Provided entries
>>>>>
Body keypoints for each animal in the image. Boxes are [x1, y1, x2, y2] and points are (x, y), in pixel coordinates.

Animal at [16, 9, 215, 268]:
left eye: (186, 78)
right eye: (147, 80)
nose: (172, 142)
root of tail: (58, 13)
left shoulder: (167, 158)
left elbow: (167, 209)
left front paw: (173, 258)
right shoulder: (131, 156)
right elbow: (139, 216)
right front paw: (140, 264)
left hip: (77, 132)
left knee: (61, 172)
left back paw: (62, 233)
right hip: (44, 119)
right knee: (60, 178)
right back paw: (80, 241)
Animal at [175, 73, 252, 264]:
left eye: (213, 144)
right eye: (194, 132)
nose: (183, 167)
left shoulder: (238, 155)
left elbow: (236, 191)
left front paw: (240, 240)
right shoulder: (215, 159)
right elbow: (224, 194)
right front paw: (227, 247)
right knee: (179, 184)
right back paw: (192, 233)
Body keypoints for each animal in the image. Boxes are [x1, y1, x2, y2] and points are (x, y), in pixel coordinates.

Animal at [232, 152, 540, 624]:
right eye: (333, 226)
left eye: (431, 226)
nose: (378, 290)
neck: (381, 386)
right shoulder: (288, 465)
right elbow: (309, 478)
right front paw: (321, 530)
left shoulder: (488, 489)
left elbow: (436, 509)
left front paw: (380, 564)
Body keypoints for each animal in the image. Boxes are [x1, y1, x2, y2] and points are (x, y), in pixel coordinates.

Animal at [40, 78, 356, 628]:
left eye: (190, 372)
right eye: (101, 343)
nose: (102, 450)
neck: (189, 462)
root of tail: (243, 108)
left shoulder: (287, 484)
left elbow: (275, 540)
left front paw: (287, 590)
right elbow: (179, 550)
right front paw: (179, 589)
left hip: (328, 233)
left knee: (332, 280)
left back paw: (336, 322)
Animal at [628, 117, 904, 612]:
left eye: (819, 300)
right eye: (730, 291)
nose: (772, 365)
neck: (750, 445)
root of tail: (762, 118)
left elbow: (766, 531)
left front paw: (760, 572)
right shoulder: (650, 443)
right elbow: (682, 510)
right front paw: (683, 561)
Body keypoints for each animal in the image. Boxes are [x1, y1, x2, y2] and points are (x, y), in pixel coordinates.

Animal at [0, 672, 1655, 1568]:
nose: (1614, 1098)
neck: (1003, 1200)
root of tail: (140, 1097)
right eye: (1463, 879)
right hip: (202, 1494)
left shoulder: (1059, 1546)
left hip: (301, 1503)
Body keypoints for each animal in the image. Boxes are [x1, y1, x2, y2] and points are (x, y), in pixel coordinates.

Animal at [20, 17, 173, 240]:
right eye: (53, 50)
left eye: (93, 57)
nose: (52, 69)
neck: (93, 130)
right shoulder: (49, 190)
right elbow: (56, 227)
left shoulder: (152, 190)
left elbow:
<<<<<
Could you repeat every record above exactly as it appears?

Task result
Body keypoints for each animal in the image. Boxes are [x1, y1, x2, y2] and points are (x, y), in pixel coordinates.

Animal at [16, 9, 215, 268]:
left eye: (186, 78)
right eye: (147, 80)
nose: (172, 142)
root of tail: (58, 13)
left shoulder: (167, 158)
left elbow: (167, 209)
left front paw: (173, 258)
right shoulder: (131, 156)
right elbow: (139, 216)
right front paw: (140, 264)
left hip: (77, 132)
left knee: (61, 172)
left back paw: (62, 233)
right hip: (44, 119)
right knee: (60, 178)
right back paw: (80, 241)
Animal at [175, 73, 252, 264]:
left eye: (213, 144)
right eye: (194, 132)
nose: (183, 167)
left shoulder: (238, 155)
left elbow: (236, 191)
left front paw: (240, 240)
right shoulder: (215, 159)
right elbow: (224, 194)
right front paw: (227, 247)
right knee: (179, 184)
right back paw: (192, 233)
Body keypoints for each animal in the image. Boxes are [x1, y1, x2, y2] and points are (x, y), in pixel coordinates.

Animal at [232, 152, 540, 624]:
right eye: (333, 226)
left eye: (431, 226)
nose: (378, 290)
neck: (381, 386)
right shoulder: (288, 465)
right elbow: (309, 478)
right front paw: (321, 530)
left shoulder: (488, 489)
left elbow: (436, 509)
left front paw: (380, 564)
Body keypoints for each animal in the image. Boxes are [x1, y1, x2, y2] and points are (x, y), in pixel coordinates.

Animal at [40, 78, 356, 628]:
left eye: (190, 372)
right eye: (101, 343)
nose: (102, 450)
neck: (189, 462)
root of tail: (243, 108)
left shoulder: (287, 484)
left elbow: (275, 540)
left front paw: (287, 590)
right elbow: (179, 550)
right front paw: (179, 589)
left hip: (328, 233)
left knee: (332, 280)
left back paw: (336, 322)
Animal at [628, 117, 904, 612]:
left eye: (819, 300)
right eye: (730, 291)
nose: (772, 365)
neck: (750, 445)
root of tail: (762, 118)
left elbow: (766, 531)
left front paw: (760, 572)
right shoulder: (650, 443)
right elbow: (682, 510)
right front paw: (683, 561)
Body keypoints for each animal in the image. Boxes are [x1, y1, x2, y2] and points are (x, y), in pixel coordinates.

Animal at [0, 672, 1655, 1568]:
nose: (1614, 1098)
neck: (1003, 1200)
root of tail: (140, 1097)
right eye: (1463, 879)
right hip: (202, 1494)
left shoulder: (1059, 1546)
left hip: (301, 1503)
Body keypoints for each animal in the image. Boxes are [x1, y1, x2, y2] and points are (x, y), in pixel coordinates.

Animal at [20, 17, 173, 240]:
right eye: (53, 50)
left eye: (93, 57)
nose: (52, 69)
neck: (93, 130)
right shoulder: (49, 190)
right elbow: (56, 227)
left shoulder: (152, 190)
left elbow:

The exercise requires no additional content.